Although the artists and the lyrics vary, the role of the watches is consistent. By demonstrating their ability to afford the extremely expensive accessories—often describing how they drip with precious metals or jewels—the rappers establish their own success. Thus they leverage the brands’ luxury images, achieved partially through their extremely high price points, to identify themselves as wealthy, powerful, and enviable.
Such images are widespread in rap culture, but so are some other notions, including frequent references to illegal behavior and violence. For some watch brands, the links thus might not be ideal. An image affiliation with a musician who winds up in prison might not be one that will appeal to luxury brands’ traditional consumer segments of wealthy, older, often relatively conservative buyers.

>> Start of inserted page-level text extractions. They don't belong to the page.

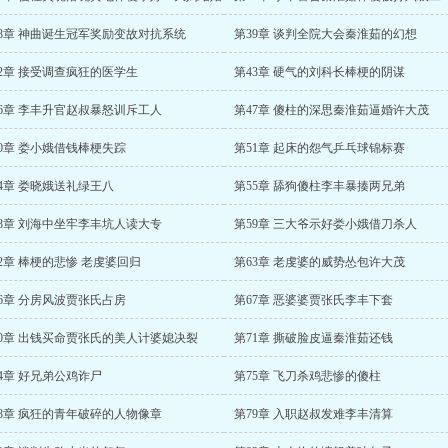
38章 神曲诞生冠军奖励变故对抗系统
第39章 谈判全院大会秦淮茹的幻想
42章 接受调查疯狂的医学生
第43章 硬气的刘科长棒梗的阴谋
46章 李丰升官赵叔暴怒训斥工人
第47章 傻柱的深思秦淮茹逼婚许大茂
0章 娄小娥借钱棒梗失踪
第51章 起床的怨气乒乓球锦标赛
4章 娄晓娥送礼绿王八
第55章 舔狗傻柱李丰暴揍两兄弟
58章 刘海中坐牢李丰坑人读大专
第59章 三大爷示好娄小娥借刀杀人
2章 棒梗的悲惨 老虔婆回归
第63章 老虔婆的威势怂包许大茂
6章 分房风波贾张氏占房
第67章 恶婆婆贾张氏李丰下套
70章 出钱买命贾张氏的美人计婆媳决裂
第71章 撕破脸皮逼秦淮茹还钱
4章 好兄弟公鸡诈尸
第75章 飞刀杀鸡悲惨的傻柱
78章 疯狂的青年破碎的人物像章
第79章 入职赵叔发难李丰清算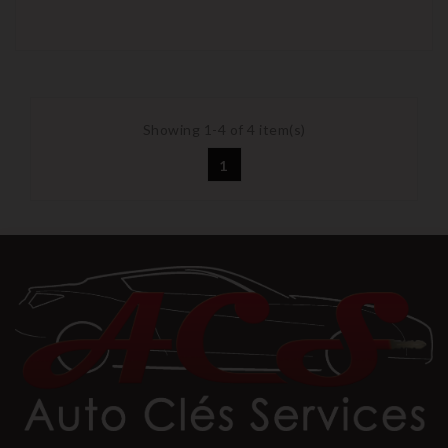
Showing 1-4 of 4 item(s)
1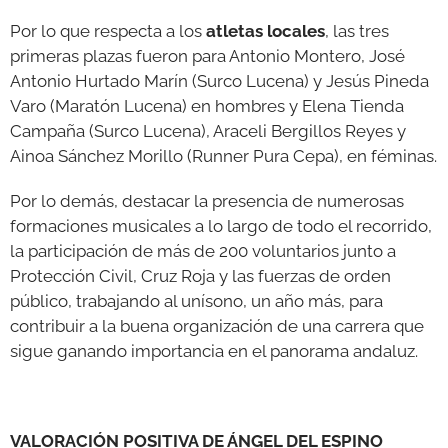
Por lo que respecta a los
atletas locales
, las tres
primeras plazas fueron para Antonio Montero, José
Antonio Hurtado Marín (Surco Lucena) y Jesús Pineda
Varo (Maratón Lucena) en hombres y Elena Tienda
Campaña (Surco Lucena), Araceli Bergillos Reyes y
Ainoa Sánchez Morillo (Runner Pura Cepa), en féminas.
Por lo demás, destacar la presencia de numerosas
formaciones musicales a lo largo de todo el recorrido,
la participación de más de 200 voluntarios junto a
Protección Civil, Cruz Roja y las fuerzas de orden
público, trabajando al unísono, un año más, para
contribuir a la buena organización de una carrera que
sigue ganando importancia en el panorama andaluz.
VALORACIÓN POSITIVA DE ÁNGEL DEL ESPINO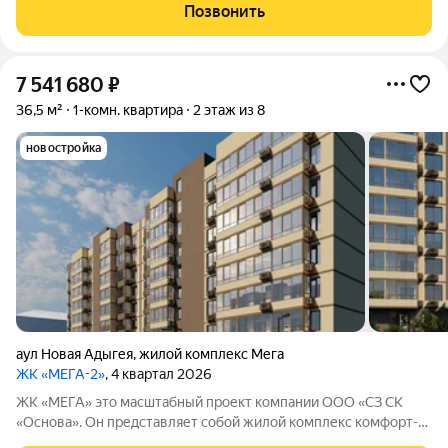
Позвонить
7 541 680
₽
36,5 м²
1-комн. квартира
2 этаж из 8
новостройка
аул Новая Адыгея
,
жилой комплекс Мега
ЖК «МЕГА-2»
, 4 квартал 2026
ЖК «МЕГА» это масштабный проект компании ООО «СЗ СК
«Основа». Он представляет собой жилой комплекс комфорт-
класса, который находится в 20 минутах езды от центра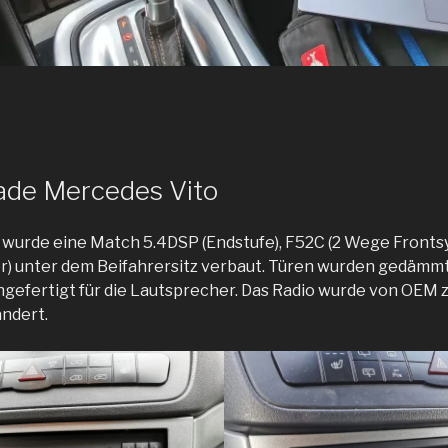
ade Mercedes Vito
 wurde eine Match 5.4DSP (Endstufe), F52C (2 Wege Fronts
r) unter dem Beifahrersitz verbaut. Türen wurden gedämm
gefertigt für die Lautsprecher. Das Radio wurde von OEM 
ndert.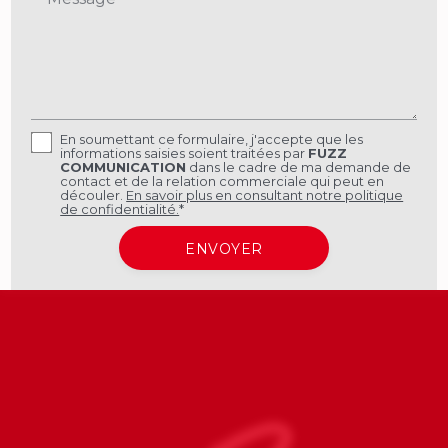
En soumettant ce formulaire, j'accepte que les
informations saisies soient traitées par
FUZZ
COMMUNICATION
dans le cadre de ma demande de
contact et de la relation commerciale qui peut en
découler.
En savoir plus en consultant notre politique
de confidentialité.
*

Still, the appealing increase in name recognition that results from these rap mentions is hard for the brands to deny. Fans are more likely to search for Richard Mille watches because Jay-Z mentions them so often. Even if most of these fans cannot afford the products, some might, or else might seek other options to access the brand, such as finding used versions. In addition, current artists attract young audiences, and if a teenager becomes familiar with the name Hublot as a desirable watch brand, in 20 years, the same consumer as an adult might retain that positive association and information. Such image enhancements and potential sales benefit the brands ultimately.
1. How can luxury watch brands leverage the widespread tendency of rap artists to use their brand names in their music?
2. Should they do so? What are the risks involved in entering into an association with a popular musician?